Yo diría que un científico de datos debería estar familiarizado con conceptos como MapReduce, sistemas distribuidos, sistemas de archivos distribuidos y similares, pero no juzgaría a alguien por no saber sobre tales cosas.
Es un gran campo. Hay un mar de conocimientos y la mayoría de las personas son capaces de aprender y ser expertos en una sola gota. La clave para ser científico es tener el deseo de aprender y la motivación para saber lo que aún no sabes.
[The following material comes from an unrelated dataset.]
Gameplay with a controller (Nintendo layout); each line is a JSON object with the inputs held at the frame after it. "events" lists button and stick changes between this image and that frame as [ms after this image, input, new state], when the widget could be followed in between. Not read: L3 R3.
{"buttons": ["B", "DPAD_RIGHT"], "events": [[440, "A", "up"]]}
Como ejemplo: podría entregarle a la persona adecuada cien archivos CSV estructurados que contienen información sobre el rendimiento del aula en una clase en particular durante una década. Un científico de datos podría pasar un año obteniendo información de los datos sin tener que extender la computación a través de múltiples máquinas. Podría aplicar algoritmos de aprendizaje automático, analizarlos mediante visualizaciones, combinarlos con datos externos sobre la región, composición étnica, cambios en el entorno a lo largo del tiempo, información política, patrones climáticos, etc. En mi opinión, todo eso sería "ciencia de datos". . Puede tomar algo como hadoop probar y aplicar todo lo que aprendió a los datos que comprenden un país entero de estudiantes en lugar de solo un aula, pero ese paso final no necesariamente convierte a alguien en un científico de datos.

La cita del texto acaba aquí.